== Exercise brief ==
Leave the pictures behind and repeat all the entries exactly.

[Stored items from a collection]
=====
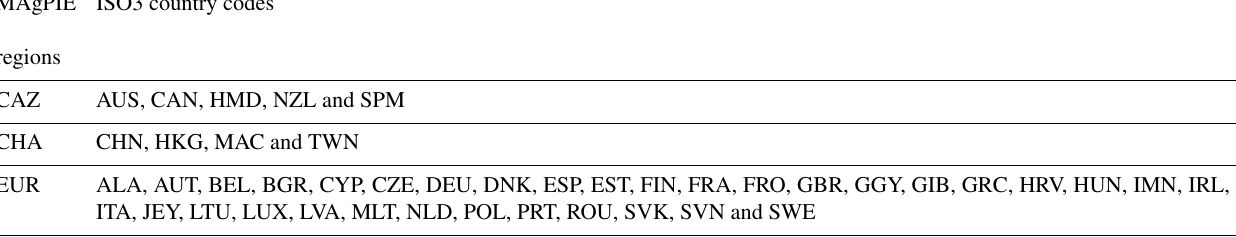
Table A1. ISO3 codes of countries belonging to standard MAgPIE regions. MAgPIE ISO3 country codes regions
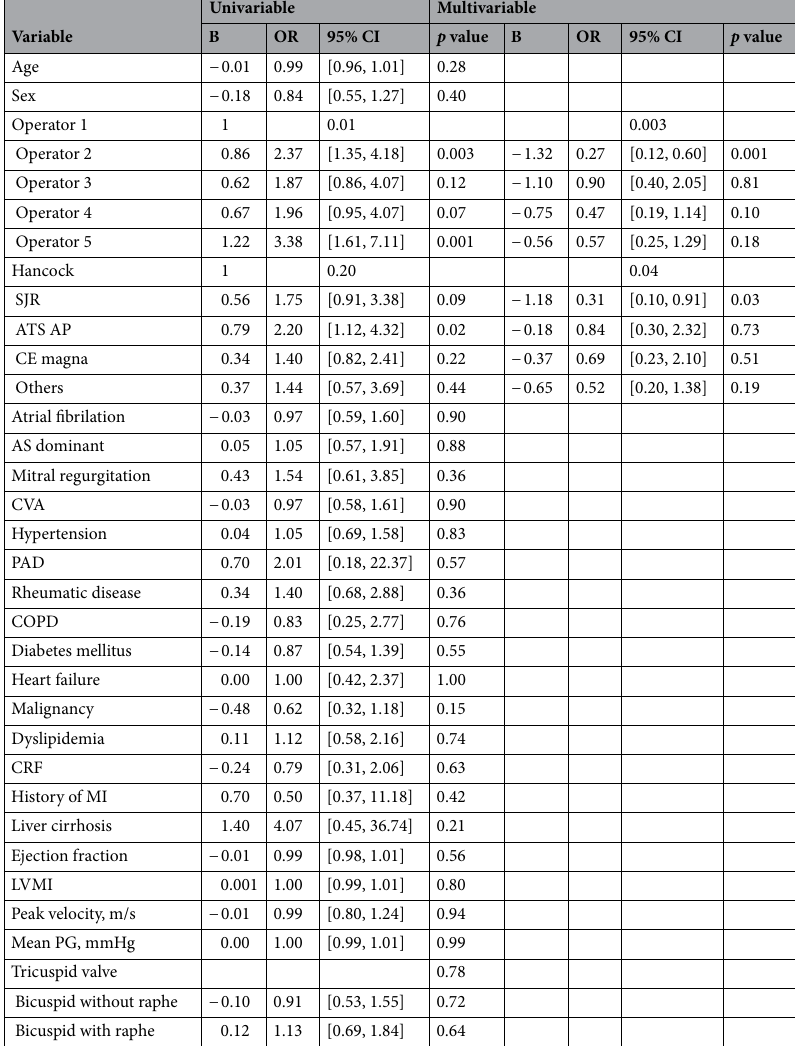
Table 5. Univariable and multivariable logistic regression analysis after propensity score matching to discriminate the patients with > 10% larger area-derived annulus diameter on CT (CT-Lg) compared to tissue annulus diameter of prosthetic valve from those ≤ 10% range of differences (CT-Sim). AS, aortic stenosis; BNP, brain natriuretic peptide; BUN, blood urea nitrogen; CE magna, Carpentier-Edwards PERIMOUNT Magna; CI, confidence interval; COPD, chronic obstructive pulmonary diseases; CRF, chronic renal failure; CVA, cerebrovascular accident; eGFR, estimated glomerular filtration rate; LVMI, left ventricular mass index; MI, myocardial infarction; PAD, peripheral arterial disease; PG, pressure gradient; SJR, St Jude Medical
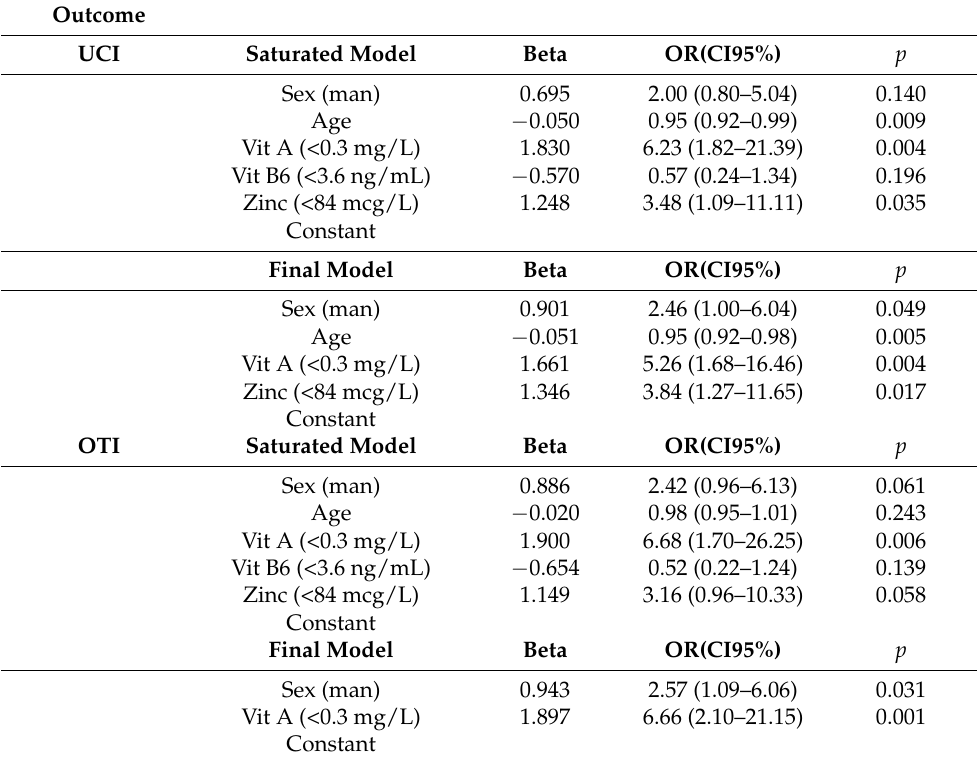
Table 5. Summary of the multivariate logistic regression analysis with its initial saturated models and resulting final models, regarding the outcome (ICU and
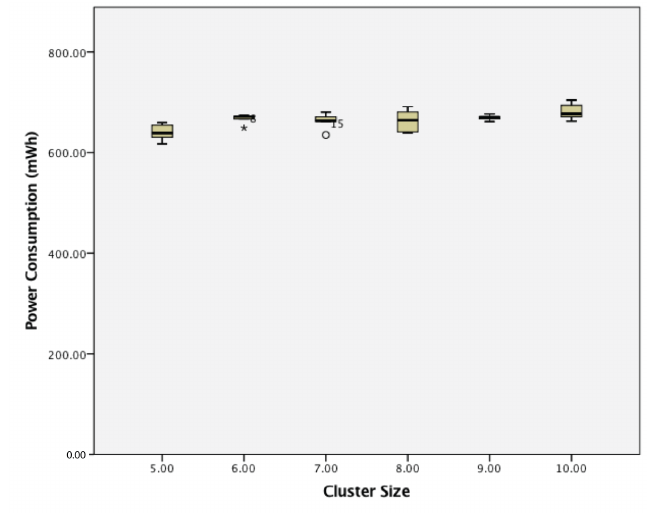
Figure 19. The effect of cluster size on the power consumption of a cluster of active wireless sensor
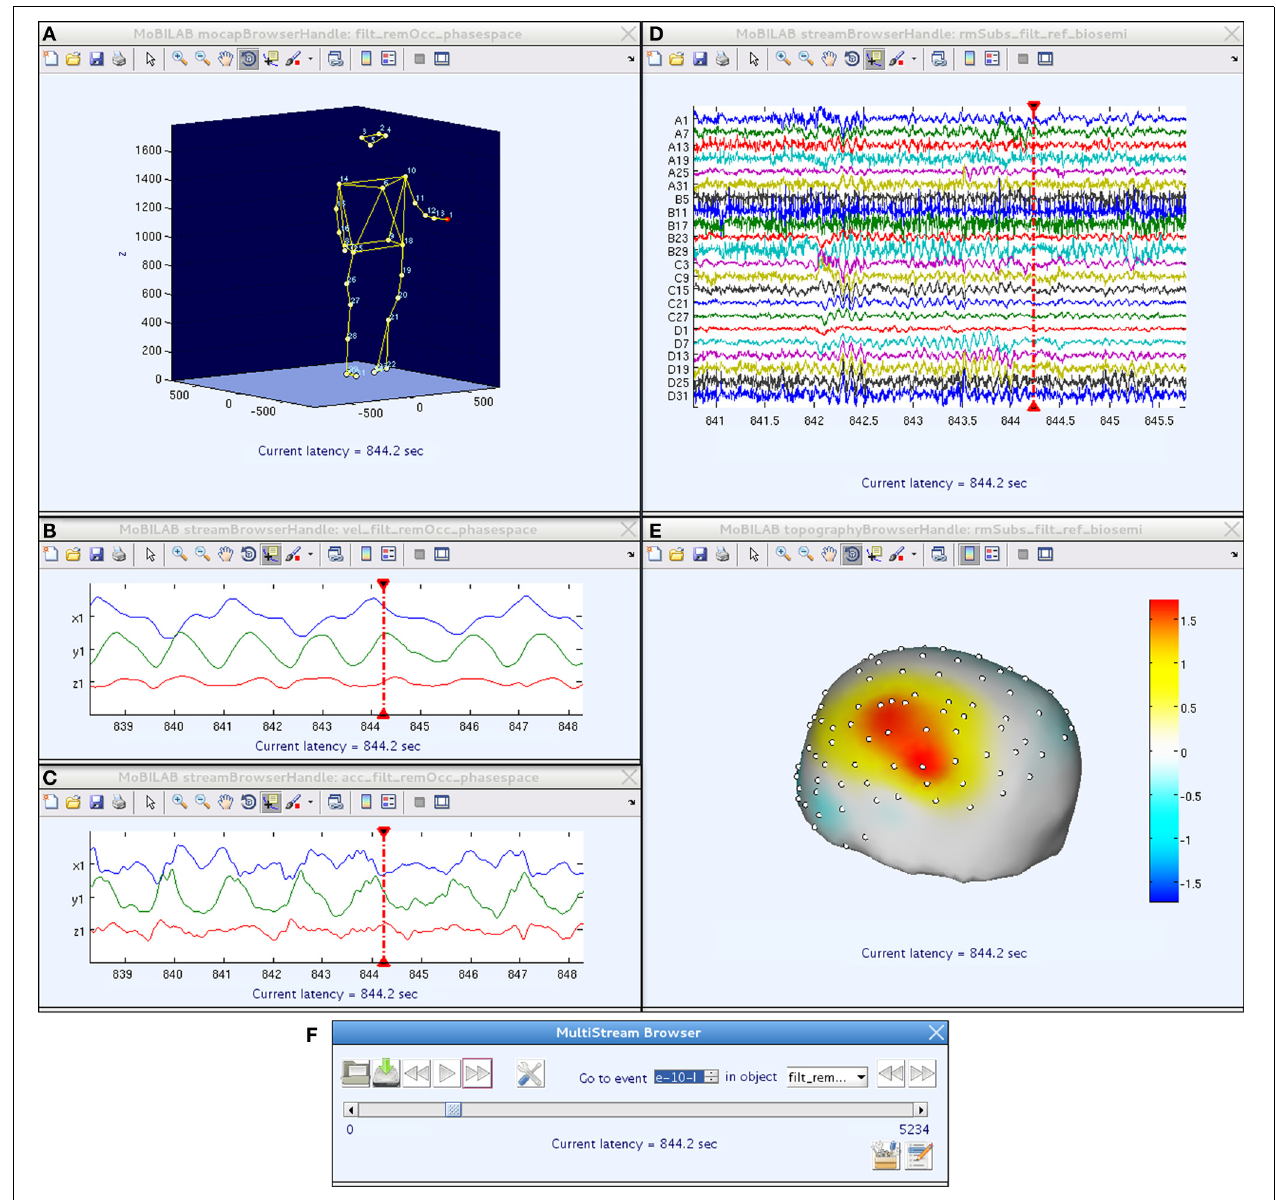
FIGURE 3 | A MoBILAB Multi-Stream Browser session comprising five (top) MATLAB figure windows that give user-selected, temporally coordinated views of raw and/or derived data streams within a multi-stream MoBI dataset, plus (bottom) a browser control window. (A) Full body motion capture of participant’s rhythmic hand and arm movements, animated on a 3-D human stick figure whose body position depicts subject position at the current moment (CM) in the data, marked in the scrolling time series data windows by CM indicators (vertical red lines). (B,C) Derived (x, y, z) velocity and acceleration time series for the (red) left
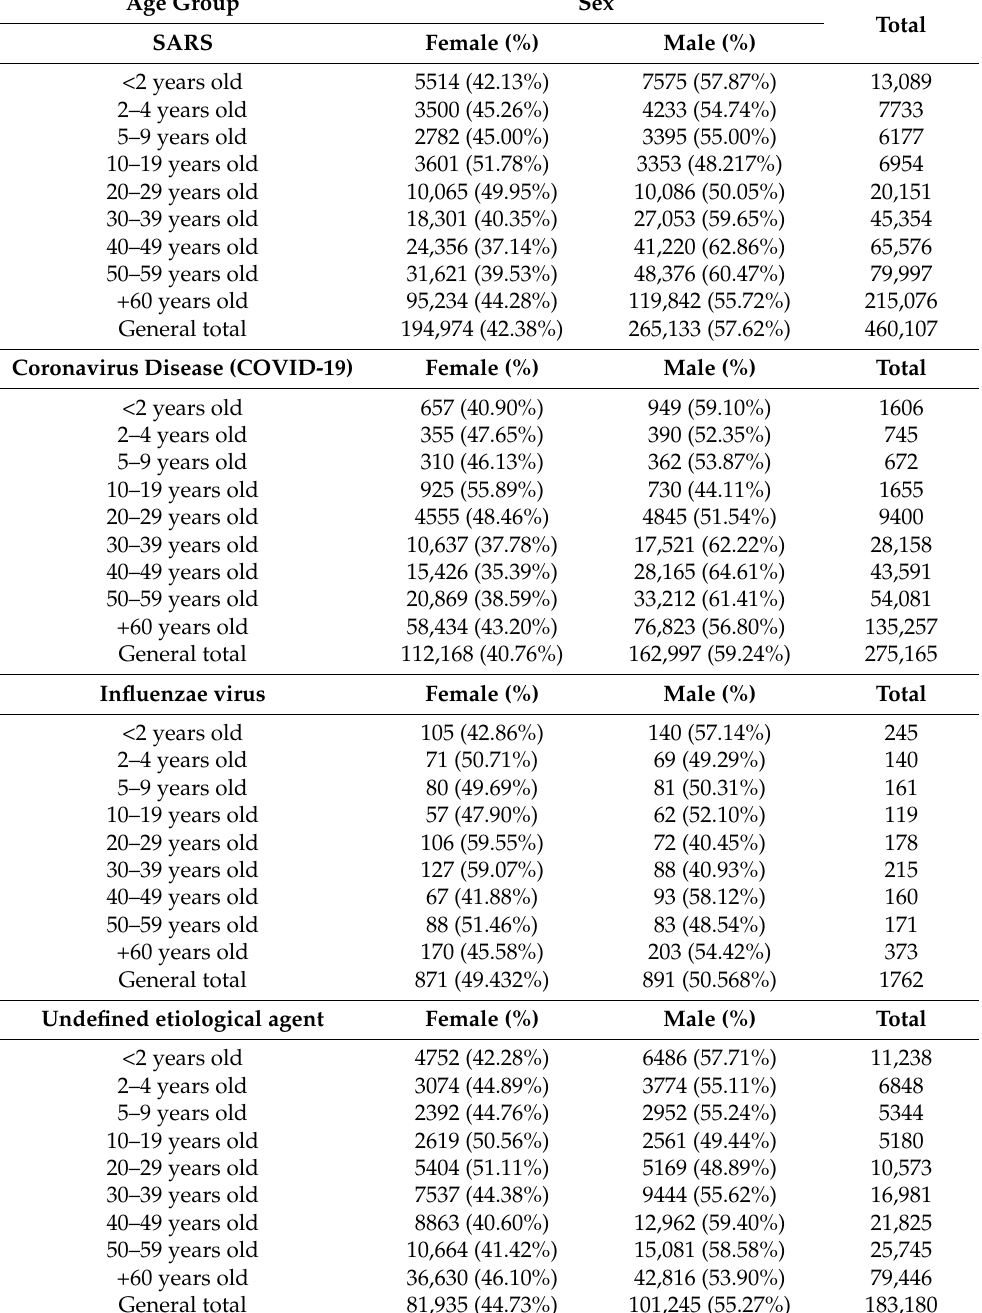
Table 1. Profile of severe acute respiratory syndrome (SARS) in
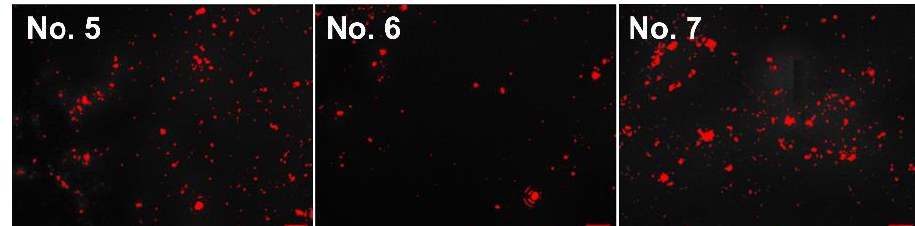
Figure 6. Images of the micro-organisms attached to specimens No. 5 – 7.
=====
== Solution for this problem ==
Table A1. ISO3 codes of countries belonging to standard MAgPIE regions. MAgPIE ISO3 country codes regions
Table 5. Univariable and multivariable logistic regression analysis after propensity score matching to discriminate the patients with > 10% larger area-derived annulus diameter on CT (CT-Lg) compared to tissue annulus diameter of prosthetic valve from those ≤ 10% range of differences (CT-Sim). AS, aortic stenosis; BNP, brain natriuretic peptide; BUN, blood urea nitrogen; CE magna, Carpentier-Edwards PERIMOUNT Magna; CI, confidence interval; COPD, chronic obstructive pulmonary diseases; CRF, chronic renal failure; CVA, cerebrovascular accident; eGFR, estimated glomerular filtration rate; LVMI, left ventricular mass index; MI, myocardial infarction; PAD, peripheral arterial disease; PG, pressure gradient; SJR, St Jude Medical
Table 5. Summary of the multivariate logistic regression analysis with its initial saturated models and resulting final models, regarding the outcome (ICU and
Figure 19. The effect of cluster size on the power consumption of a cluster of active wireless sensor
FIGURE 3 | A MoBILAB Multi-Stream Browser session comprising five (top) MATLAB figure windows that give user-selected, temporally coordinated views of raw and/or derived data streams within a multi-stream MoBI dataset, plus (bottom) a browser control window. (A) Full body motion capture of participant’s rhythmic hand and arm movements, animated on a 3-D human stick figure whose body position depicts subject position at the current moment (CM) in the data, marked in the scrolling time series data windows by CM indicators (vertical red lines). (B,C) Derived (x, y, z) velocity and acceleration time series for the (red) left
Table 1. Profile of severe acute respiratory syndrome (SARS) in
Figure 6. Images of the micro-organisms attached to specimens No. 5 – 7.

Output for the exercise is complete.